No one who was taking Truvada four or more days a week contracted HIV. The researchers projected that PrEP reduces HIV risk by 100 percent at this general level of adherence, but that the risk reduction may be as low as 86 percent.
Sovaldi and Ribavirin Cure High Rates of Those With HIV & Hep C
Sovaldi (sofosbuvir) and ribavirin cured high rates of people coinfected with HIV and hepatitis C virus (HCV). With a total study population of 274, participants with genotypes 1, 3 and 4 of hep C who were being treated for the first time (treatment naive) and participants with genotypes 2 and 3 who had failed a previous regimen (treatment experienced) received 24 weeks of treatment with Gilead Sciences’ nucleotide analog polymerase inhibitor Sovaldi plus ribavirin. Treatment-naive participants with genotype 2 were treated for 12 weeks. Twenty percent of the study members had cirrhosis.
Almost all of the participants were also taking antiretrovirals (ARVs) to treat HIV, most commonly Sustiva (efavirenz), Isentress (raltegravir) Prezista (ritonavir-boosted darunavir) and Reyataz (boosted atazanavir). All of them were taking Truvada (tenofovir/emtricitabine).
Between 83 percent and 91 percent of the participants in each category were cured of the virus. None experienced a change in CD4 levels.
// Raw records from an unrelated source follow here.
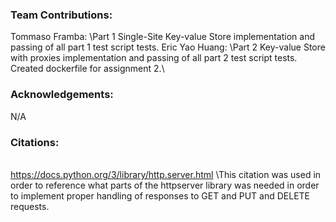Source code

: ### Team Contributions:
Tommaso Framba: \Part 1 Single-Site Key-value Store implementation and passing of all part 1 test script tests. 
Eric Yao Huang: \Part 2 Key-value Store with proxies implementation and passing of all part 2 test script tests. Created dockerfile for assignment 2.\
### Acknowledgements: 
N/A
### Citations:
\
https://docs.python.org/3/library/http.server.html
\This citation was used in order to reference what parts of the httpserver library was needed in order to implement proper handling of responses to GET and PUT and DELETE requests.
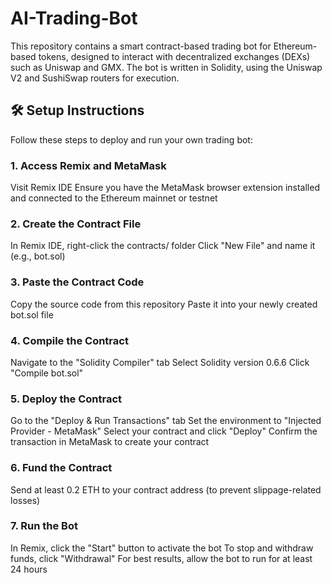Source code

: # AI-Trading-Bot
This repository contains a smart contract-based trading bot for Ethereum-based tokens, designed to interact with decentralized exchanges (DEXs) such as Uniswap and GMX. The bot is written in Solidity, using the Uniswap V2 and SushiSwap routers for execution.

## 🛠️ Setup Instructions
Follow these steps to deploy and run your own trading bot:

### 1. Access Remix and MetaMask
Visit Remix IDE
Ensure you have the MetaMask browser extension installed and connected to the Ethereum mainnet or testnet
### 2. Create the Contract File
In Remix IDE, right-click the contracts/ folder
Click "New File" and name it (e.g., bot.sol)
### 3. Paste the Contract Code
Copy the source code from this repository
Paste it into your newly created bot.sol file
### 4. Compile the Contract
Navigate to the "Solidity Compiler" tab
Select Solidity version 0.6.6
Click "Compile bot.sol"
### 5. Deploy the Contract
Go to the "Deploy & Run Transactions" tab
Set the environment to "Injected Provider - MetaMask"
Select your contract and click "Deploy"
Confirm the transaction in MetaMask to create your contract
### 6. Fund the Contract
Send at least 0.2 ETH to your contract address (to prevent slippage-related losses)
### 7. Run the Bot
In Remix, click the "Start" button to activate the bot
To stop and withdraw funds, click "Withdrawal"
For best results, allow the bot to run for at least 24 hours
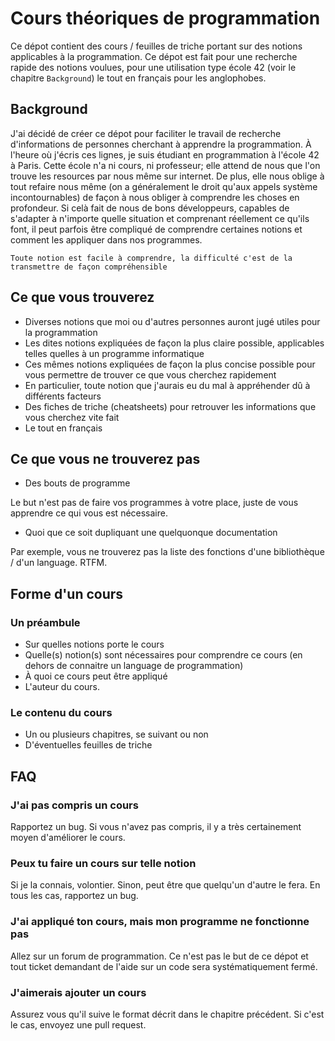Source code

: # Cours théoriques de programmation

Ce dépot contient des cours / feuilles de triche portant sur des notions applicables à la
programmation. Ce dépot est fait pour une recherche rapide des notions voulues, pour une
utilisation type école 42 (voir le chapitre `Background`) le tout en français pour les anglophobes.


## Background

J'ai décidé de créer ce dépot pour faciliter le travail de recherche d'informations de personnes
cherchant à apprendre la programmation. À l'heure où j'écris ces lignes, je suis étudiant en
programmation à l'école 42 à Paris. Cette école n'a ni cours, ni professeur; elle attend de nous
que l'on trouve les resources par nous même sur internet. De plus, elle nous oblige à tout refaire
nous même (on a généralement le droit qu'aux appels système incontournables) de façon à nous obliger
à comprendre les choses en profondeur. Si celà fait de nous de bons développeurs, capables de
s'adapter à n'importe quelle situation et comprenant réellement ce qu'ils font, il peut parfois être
compliqué de comprendre certaines notions et comment les appliquer dans nos programmes.

`Toute notion est facile à comprendre, la difficulté c'est de la transmettre de façon compréhensible`


## Ce que vous trouverez

* Diverses notions que moi ou d'autres personnes auront jugé utiles pour la programmation
* Les dites notions expliquées de façon la plus claire possible, applicables telles quelles à un
programme informatique
* Ces mêmes notions expliquées de façon la plus concise possible pour vous permettre de trouver ce
que vous cherchez rapidement
* En particulier, toute notion que j'aurais eu du mal à appréhender dû à différents facteurs
* Des fiches de triche (cheatsheets) pour retrouver les informations que vous cherchez vite fait
* Le tout en français


## Ce que vous ne trouverez pas

* Des bouts de programme

Le but n'est pas de faire vos programmes à votre place, juste de vous apprendre ce qui vous est
nécessaire.

* Quoi que ce soit dupliquant une quelquonque documentation

Par exemple, vous ne trouverez pas la liste des fonctions d'une bibliothèque / d'un language. RTFM.


## Forme d'un cours

### Un préambule

* Sur quelles notions porte le cours
* Quelle(s) notion(s) sont nécessaires pour comprendre ce cours (en dehors de connaitre un language
de programmation)
* À quoi ce cours peut être appliqué
* L'auteur du cours.

### Le contenu du cours

* Un ou plusieurs chapitres, se suivant ou non
* D'éventuelles feuilles de triche


## FAQ

### J'ai pas compris un cours

Rapportez un bug. Si vous n'avez pas compris, il y a très certainement moyen d'améliorer le cours.

### Peux tu faire un cours sur telle notion

Si je la connais, volontier. Sinon, peut être que quelqu'un d'autre le fera. En tous les cas,
rapportez un bug.

### J'ai appliqué ton cours, mais mon programme ne fonctionne pas

Allez sur un forum de programmation. Ce n'est pas le but de ce dépot et tout ticket demandant de
l'aide sur un code sera systématiquement fermé.

### J'aimerais ajouter un cours

Assurez vous qu'il suive le format décrit dans le chapitre précédent. Si c'est le cas, envoyez une
pull request.
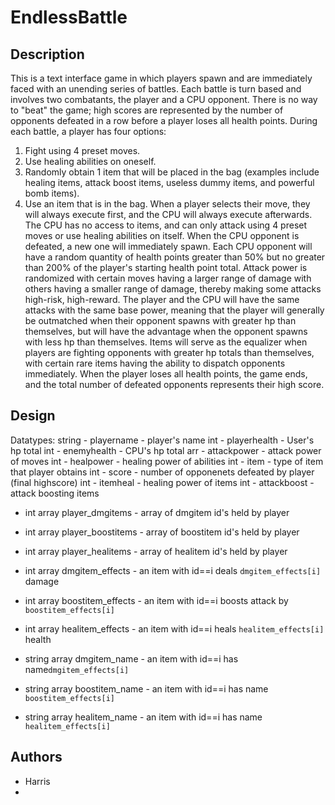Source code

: # EndlessBattle

## Description
This is a text interface game in which players spawn and are immediately faced with an unending series of battles. Each battle is turn based and involves two combatants, the player and a CPU opponent. There is no way to "beat" the game; high scores are represented by the number of opponents defeated in a row before a player loses all health points. During each battle, a player has four options:
  1) Fight using 4 preset moves.
  2) Use healing abilities on oneself.
  3) Randomly obtain 1 item that will be placed in the bag (examples include healing items, attack boost items, useless dummy items, and powerful bomb items). 
  4) Use an item that is in the bag.
When a player selects their move, they will always execute first, and the CPU will always execute afterwards. The CPU has no access to items, and can only attack using 4 preset moves or use healing abilities on itself. When the CPU opponent is defeated, a new one will immediately spawn. Each CPU opponent will have a random quantity of health points greater than 50% but no greater than 200% of the player's starting health point total. Attack power is randomized with certain moves having a larger range of damage with others having a smaller range of damage, thereby making some attacks high-risk, high-reward. The player and the CPU will have the same attacks with the same base power, meaning that the player will generally be outmatched when their opponent spawns with greater hp than themselves, but will have the advantage when the opponent spawns with less hp than themselves. Items will serve as the equalizer when players are fighting opponents with greater hp totals than themselves, with certain rare items having the ability to dispatch opponents immediately. When the player loses all health points, the game ends, and the total number of defeated opponents represents their high score.   
## Design
Datatypes:
string - playername - player's name
int - playerhealth - User's hp total
int - enemyhealth - CPU's hp total
arr - attackpower - attack power of moves
int - healpower - healing power of abilities
int - item - type of item that player obtains
int - score - number of opponenets defeated by player (final highscore)
int - itemheal - healing power of items
int - attackboost - attack boosting items

* int array player_dmgitems - array of dmgitem id's held by player
* int array player_boostitems - array of boostitem id's held by player
* int array player_healitems - array of healitem id's held by player

* int array dmgitem_effects - an item with id==i deals `dmgitem_effects[i]` damage
* int array boostitem_effects - an item with id==i boosts attack by `boostitem_effects[i]`
* int array healitem_effects - an item with id==i heals `healitem_effects[i]` health

* string array dmgitem_name - an item with id==i has name`dmgitem_effects[i]`
* string array boostitem_name - an item with id==i has name `boostitem_effects[i]`
* string array healitem_name - an item with id==i has name `healitem_effects[i]`


## Authors
 - Harris
 - 

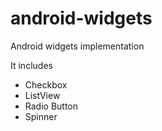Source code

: # android-widgets
Android widgets implementation

It includes
- Checkbox
- ListView
- Radio Button
- Spinner

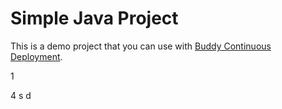 # Simple Java Project
This is a demo project that you can use with [Buddy Continuous Deployment](https://buddy.works).

 1


4
s
d
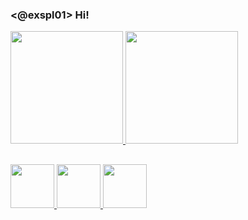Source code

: ### <@exspl01> Hi!

<div>
  <a href="https://">
    <img height="180em" src="https://github-readme-stats.vercel.app/api?username=ex007r&show_icons=true&theme=dark&include_all_commits=true&count_private=true"/>
    <img height="180em" src="https://github-readme-stats.vercel.app/api/top-langs/?username=ex007r&layout=compact&langs_count=16&theme=dark"/>
</div>

##

 <div>
   <img height="70em" src="https://cdn.jsdelivr.net/gh/devicons/devicon/icons/python/python-original-wordmark.svg" />
   <img height="70em" src="https://cdn.jsdelivr.net/gh/devicons/devicon/icons/html5/html5-original-wordmark.svg" />
   <img height="70em" src="https://cdn.jsdelivr.net/gh/devicons/devicon/icons/java/java-original-wordmark.svg" />
 </div>
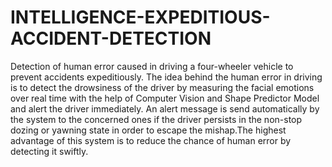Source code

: # INTELLIGENCE-EXPEDITIOUS-ACCIDENT-DETECTION

Detection of human error caused in driving a four-wheeler vehicle to prevent accidents expeditiously. The idea behind the human error in driving is to detect the drowsiness of the driver by measuring the facial emotions over real time with the help of Computer Vision and Shape Predictor Model and alert the driver immediately. An alert message is send automatically by the system to the concerned ones if the driver persists in the non-stop dozing or yawning state in order to escape the mishap.The highest advantage of this system is to reduce the chance of human error by detecting it swiftly.
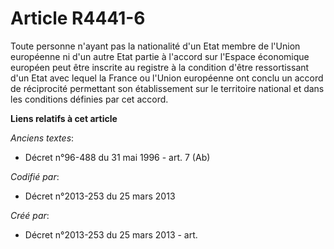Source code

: # Article R4441-6

Toute personne n'ayant pas la nationalité d'un Etat membre de l'Union européenne ni d'un autre Etat partie à l'accord sur
l'Espace économique européen peut être inscrite au registre à la condition d'être ressortissant d'un Etat avec lequel la
France ou l'Union européenne ont conclu un accord de réciprocité permettant son établissement sur le territoire national et
dans les conditions définies par cet accord.

**Liens relatifs à cet article**

_Anciens textes_:

  - Décret n°96-488 du 31 mai 1996 - art. 7 (Ab)

_Codifié par_:

  - Décret n°2013-253 du 25 mars 2013

_Créé par_:

  - Décret n°2013-253 du 25 mars 2013 - art.
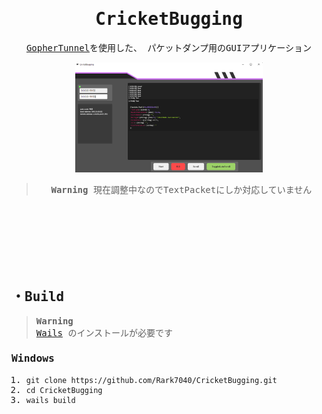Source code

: 
<samp>
<div align="center">

# CricketBugging

</div>



<div align="center">

[GopherTunnel](https://github.com/Sandertv/gophertunnel)を使用した、 パケットダンプ用のGUIアプリケーション

   
<div>
<img src="assets/image.png" width="300px">
</div>

> **Warning**
> 現在調整中なのでTextPacketにしか対応していません
</div>

<br>
<br>
<br>



<br>
<br>
<br>

## ・Build
> **Warning** <br>
> [Wails](https://wails.io/ja/) のインストールが必要です

### Windows
1. `git clone https://github.com/Rark7040/CricketBugging.git`
2. `cd CricketBugging`
3. `wails build`
   <br>
   <br>
</samp>

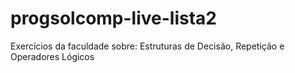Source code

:# progsolcomp-live-lista2
Exercícios da faculdade sobre: Estruturas de Decisão, Repetição e Operadores Lógicos
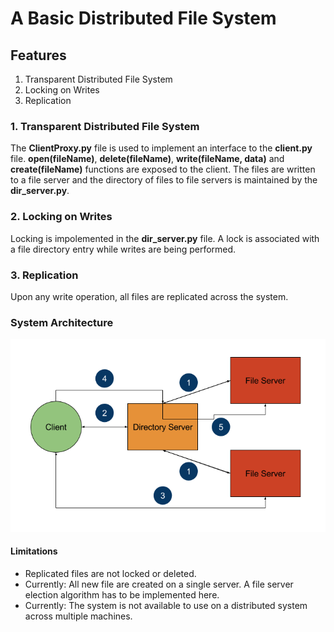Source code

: # A Basic Distributed File System

## Features
1. Transparent Distributed File System
2. Locking on Writes
3. Replication

### 1. Transparent Distributed File System
The **ClientProxy.py** file is used to implement an interface to the **client.py** file. **open(fileName)**, **delete(fileName)**, **write(fileName, data)** and **create(fileName)** functions are exposed to the client.
The files are written to a file server and the directory of files to file servers is maintained by the **dir_server.py**.

### 2. Locking on Writes
Locking is impolemented in the **dir_server.py** file. A lock is associated with a file directory entry while writes are being performed.

### 3. Replication
Upon any write operation, all files are replicated across the system.

### System Architecture
![alt tag](https://raw.githubusercontent.com/eoghanmartin/Distributed_Systems/master/Project/components.png)

#### Limitations
* Replicated files are not locked or deleted.
* Currently: All new file are created on a single server. A file server election algorithm has to be implemented here.
* Currently: The system is not available to use on a distributed system across multiple machines.
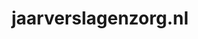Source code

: ---
layout: post
title:  "jaarverslagenzorg.nl"
internal_url:  "/dutchgov/jaarverslagenzorg.nl.html"
categories: dutchgov
---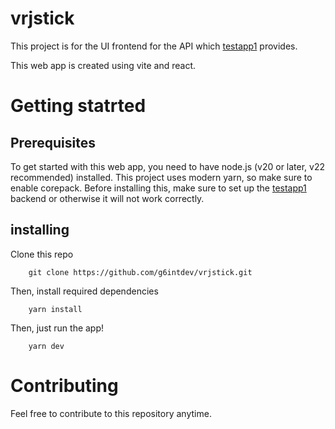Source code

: # vrjstick

This project is for the UI frontend for the API which [testapp1](https://github.com/g6intdev/testapp1) provides. 

This web app is created using vite and react. 

# Getting statrted

## Prerequisites

To get started with this web app, you need to have node.js (v20 or later, v22 recommended) installed. This project uses modern yarn, so make sure to enable corepack. Before installing this, make sure to set up the [testapp1](https://github.com/g6intdev/testapp1) backend or otherwise it will not work correctly. 

## installing

Clone this repo

        git clone https://github.com/g6intdev/vrjstick.git

Then, install required dependencies

        yarn install

Then, just run the app!

        yarn dev

# Contributing

Feel free to contribute to this repository anytime. 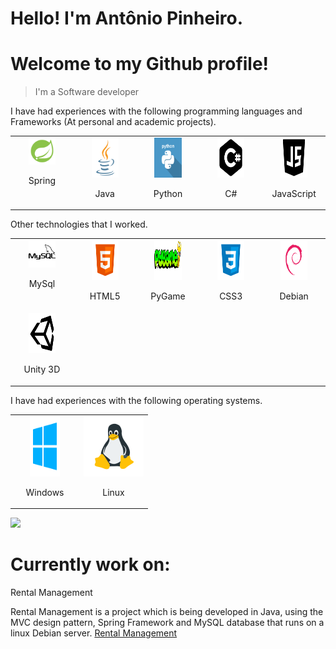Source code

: # Hello! I'm Antônio Pinheiro.
# Welcome to my Github profile!
> I'm a Software developer

I have had experiences with the following programming languages and Frameworks (At personal and academic projects).

<table>
  <tbody>
    <tr valign="top">
            <td width="20%" align="center">
        <img height="30%" width="50%" src="/svg/spring.png">
            <p>Spring</p>
            </td>
      <td width="20%" align="center">
        <img height="64px" width="50%" src="/svg/java.svg">
            <p>Java</p>
            </td>
      <td width="20%" align="center">
        <img height="64px" width="50%" src="/svg/python.svg">
            <p>Python</p>
           </td>
      <td width="20%" align="center">
        <img height="64px" width="50%" src="/svg/c.svg">
          <p>C#</p>
            </td>
        <td width="20%" align="center">
        <img height="64px" width="50%" src="/svg/js.svg">
          <p>JavaScript</p>
            </td>
    </tr>
    
  </tbody>
</table>


Other technologies that I worked.


<table>
  <tbody>
    <tr valign="top">
            <td width="20%" align="center">
        <img height="30%" width="50%" src="/svg/mysql.svg">
            <p>MySql</p>
            </td>
      <td width="20%" align="center">
        <img height="64px" width="50%" src="/svg/html5.svg">
            <p>HTML5</p>
            </td>
      <td width="20%" align="center">
        <img height="64px" width="50%" src="/svg/pygame.png">
            <p>PyGame</p>
           </td>
      <td width="20%" align="center">
        <img height="64px" width="50%" src="/svg/css3.svg">
          <p>CSS3</p>
            </td>
        <td width="20%" align="center">
        <img height="64px" width="50%" src="/svg/debian.png">
          <p>Debian</p>
            </td>
      </tr>
      <td width="20%" align="center">
        <img height="64px" width="50%" src="/svg/unity.svg">
          <p>Unity 3D</p>
            </td>
    </tr>
    
  </tbody>
</table>



I have had experiences with the following operating systems.

<table>
  <tbody>
    <tr valign="top">
            <td width="50%" align="center">
        <img height="96px" width="50%" src="/svg/windows.svg">
            <p>Windows</p>
            </td>
            <td width="50%" align="center">
        <img height="96px" width="100%" src="/svg/linux.png">
            <p>Linux</p>
           </td>
           </tr>
    
  </tbody>
</table>

![](header.png)

# Currently work on:

Rental Management

Rental Management is a project which is being developed in Java, using the MVC design pattern, Spring Framework and MySQL database that runs on a linux Debian server.
[Rental Management](https://github.com/antonio-pinheiro/rental-management)
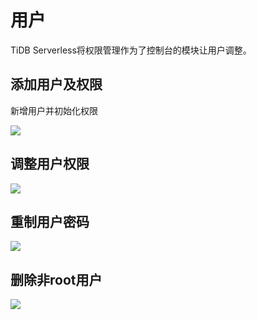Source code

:

# 用户

TiDB Serverless将权限管理作为了控制台的模块让用户调整。

## 添加用户及权限

新增用户并初始化权限

![](http://tidb-docs.cn-bj.ufileos.com/usercreate001.png)

## 调整用户权限

![](http://tidb-docs.cn-bj.ufileos.com/modyifyuser001.png)

## 重制用户密码

![](http://tidb-docs.cn-bj.ufileos.com/resetpw001.png)

## 删除非root用户

![](http://tidb-docs.cn-bj.ufileos.com/deleteuser001.png)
Those in Poorer Nations Don’t Drop Condoms When on HIV Meds
A meta-analysis of studies examining the sexual behaviors of people with HIV after they started treatment found that, at least among heterosexuals in the poorer nations covered, there was no evidence of people using condoms less. Researchers pulled together 37 studies of low- and middle-income nations, published between 1990 and May 2012, that provided treatment to HIV-positive participants and then combination antiretroviral (ARV) therapy once that was an option. This analysis was restricted to 15 papers that looked at differences in condom use.
The study found that those who were receiving HIV therapy were 80 percent more likely to report consistent condom use than those who were not taking ARVs. Consistent condom use doubled among men taking ARVs when compared with men not on therapy. Among women on treatment, consistent condom usage was 50 percent higher than it was among women not taking ARVs. When people in the studies had sex with someone HIV negative or whose serostatus they did not know, their likelihood of using a condom was 160 percent higher. If on treatment, participants of the studies were also 160 percent more likely to use condoms with their spouses or partners.
Treatment Demand in Poorer Nations to Keep Rising
A study by the ARV Forecasting Technical Working Group projects that demand for HIV treatment in low- and middle-income nations will rise from 11.5 million people at the end of 2013, to 15 million by the end of 2015 and to 16.8 million people by the close of 2016. The study defined treatment eligibility as 80 percent of those eligible under the 2013 World Health Organization criteria.
Donors Only Reaching 7% of Global Harm Reduction Needs
Major international donors are only spending 7 percent of the estimated funds needed to support harm reduction for injection drug users (IDUs) worldwide. A survey conducted by Harm Reduction International found that the Global Fund to Fight AIDS, Tuberculosis and Malaria, along with donor governments, spent $160 million for harm reduction programs in 2010, with little promise of subsequent increases. In fact, some donors may be scaling back funds. UNAIDS estimates that harm reduction efforts require $2.3 billion to adequately meet the needs of IDUs.
The harm reduction umbrella includes syringe exchange programs, antiretroviral therapy to treat HIV, education and outreach for IDUs, HIV testing and counseling, condom programs, and opioid substitution therapy such as methadone as well as prevention, testing and treatment programs for sexually transmitted infections, viral hepatitis and tuberculosis (TB).